How much. 10–20% of the chunk size is the common rule of thumb. For 500-token chunks, 50–100 tokens of overlap. The default here is 50, which works well in practice.
Trade-off. More overlap = more total embeddings (more storage, more cost, slower index build, more retrieval candidates). Don't push past 30% unless you have a specific reason; you'll waste money without improving retrieval much.

Token estimation

It's a heuristic. We use chars / 3.8 for English-ish text and 1 token per character for CJK. That's good to ±5–10% for prose, worse for code-heavy or structured text.
Why not the real tokenizer? tiktoken is ~1 MB of WASM, far too heavy to ship just for chunk-sizing. If your downstream model has a hard token limit on chunks (some do, e.g. cohere/embed-v3 is capped at 512), build with a small safety margin or run the real tokenizer in your pipeline.
This is fine for sizing. The exact token count of each chunk doesn't matter much for RAG quality — the embedding model truncates oversized inputs anyway. What matters is consistency: same heuristic for chunking and for budgeting downstream prompts.

Common gotchas

Don't chunk structured data like JSON or CSV with a text chunker. The chunk boundaries will fall in the middle of records and the embeddings will be meaningless. Either split on record boundaries first, or use a tool-specific RAG approach.
Don't chunk code with a prose chunker.
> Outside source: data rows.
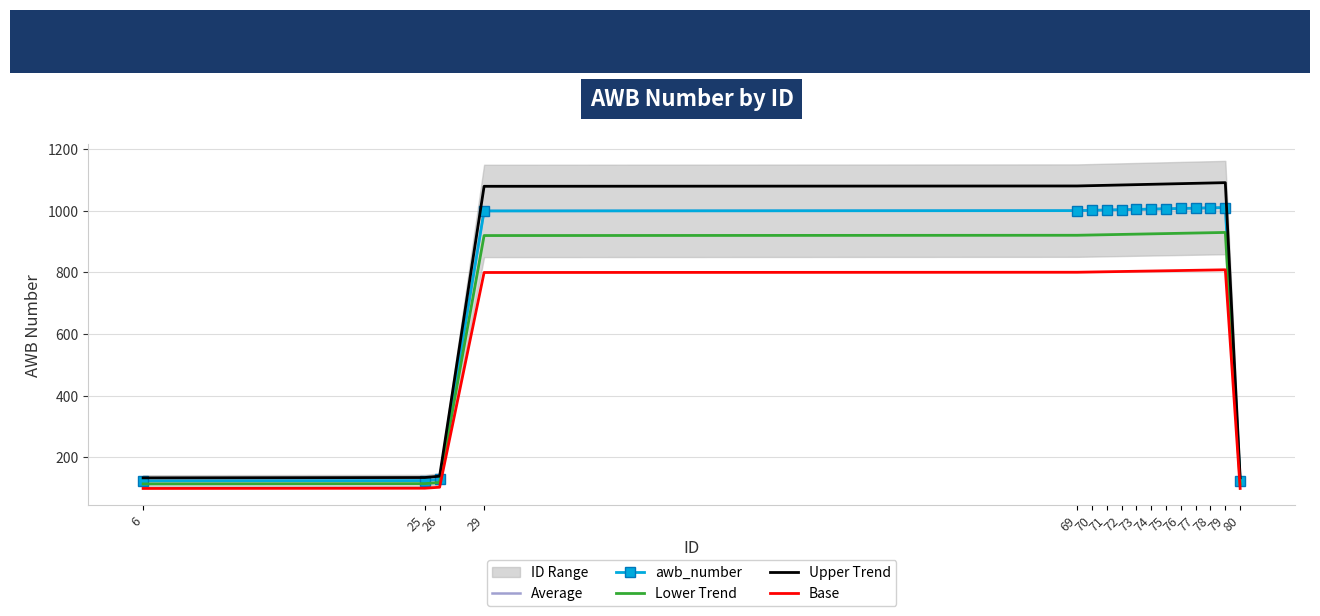

True or false: awb_number has more than 0 points higher than both neighbors.

True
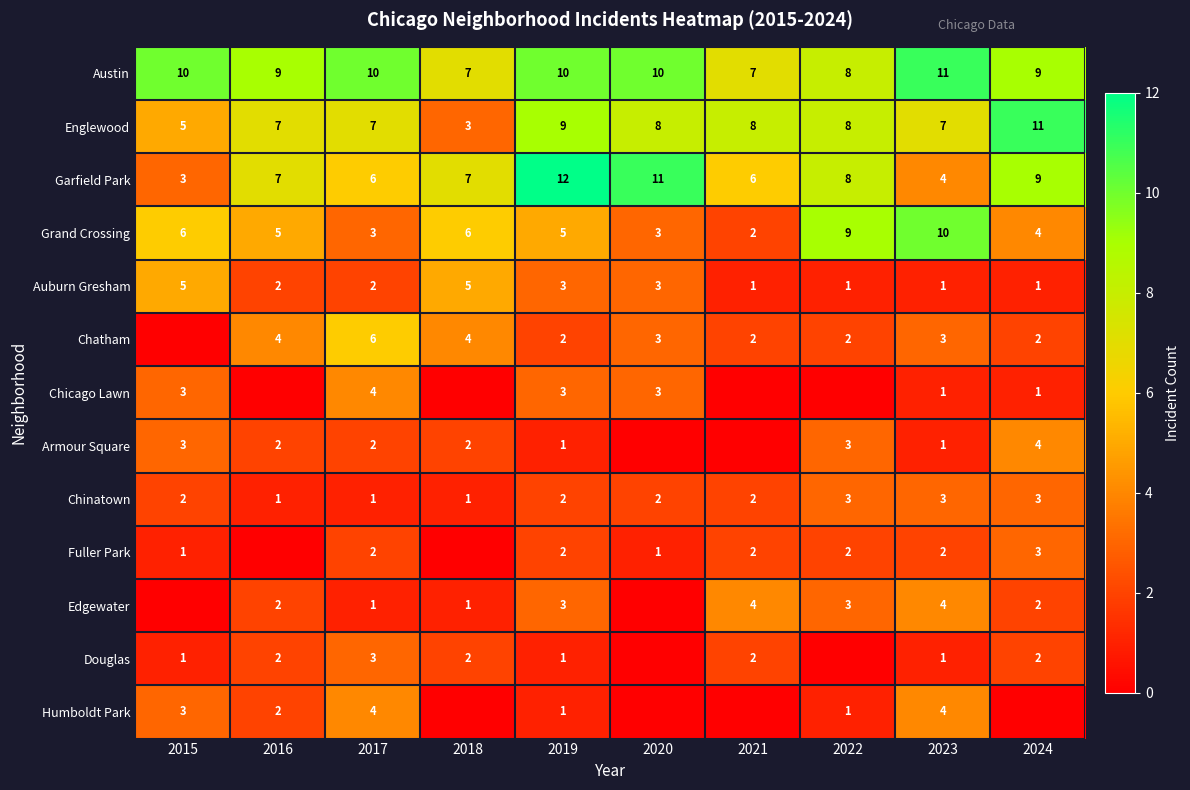

At which category is the sum across all series the highest?

2019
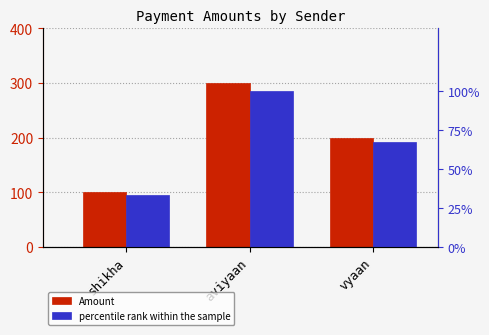

Reading left to right, extract all data points from this chart.

Amount: 100	300	200
percentile rank within the sample: 33	100	67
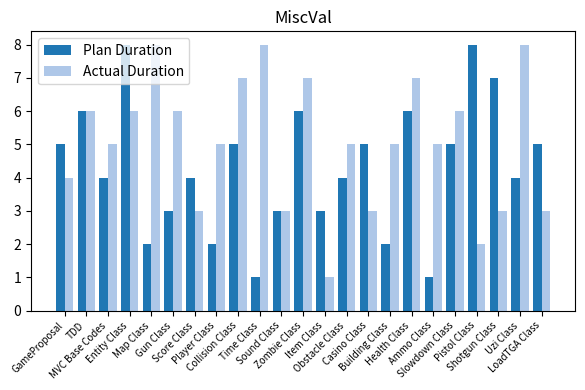

What is the label of the 15th bar from the left?

Casino Class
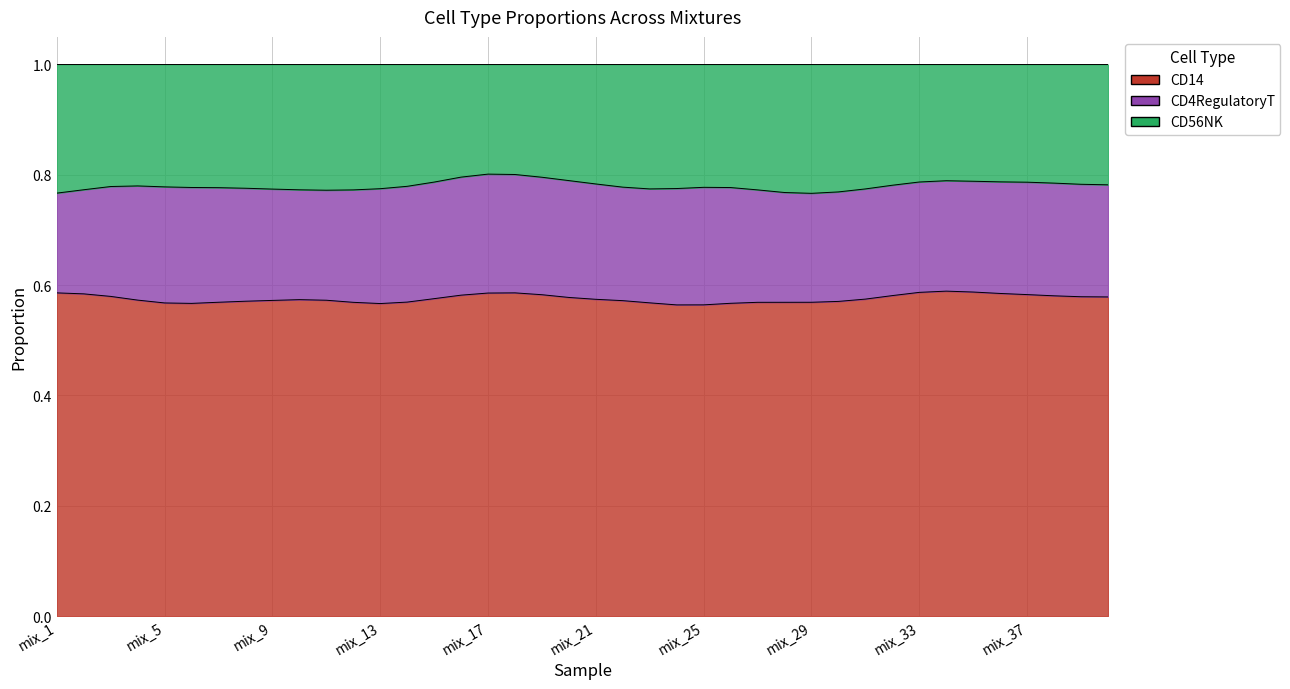

What is the value of the CD4RegulatoryT point at the 20th from the left?

0.2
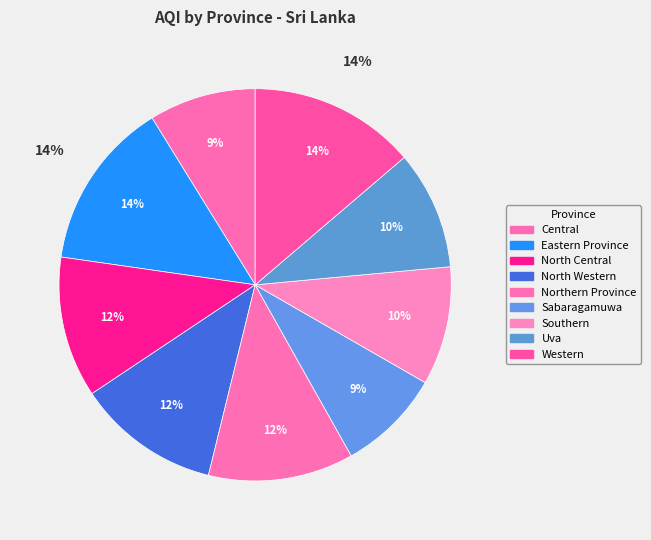

To the nearest percent, what percentage of the pie is North Central?

12%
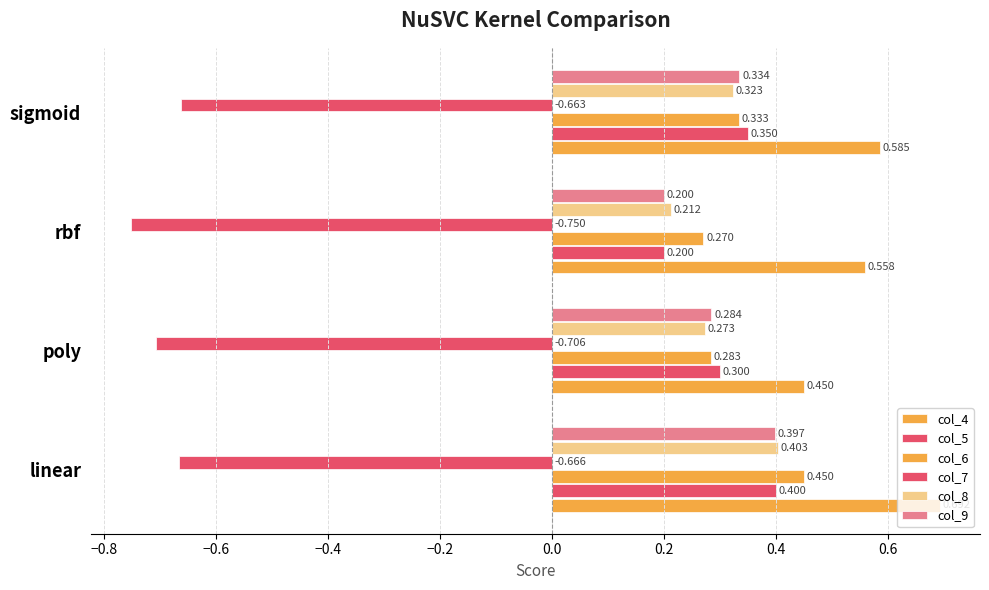

Count the number of categories in the chart.

4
Function boundaries are what matter for code retrieval, not character counts. Tree-sitter-based chunkers exist for this.
Whitespace and BOM. Pasted text can carry hidden whitespace that throws off token estimates. Trim and normalise before paste if it matters.
Privacy. Everything runs in the browser. Documents pasted here never leave the page; you can use this for confidential or PII-containing material the same way you'd use a local script.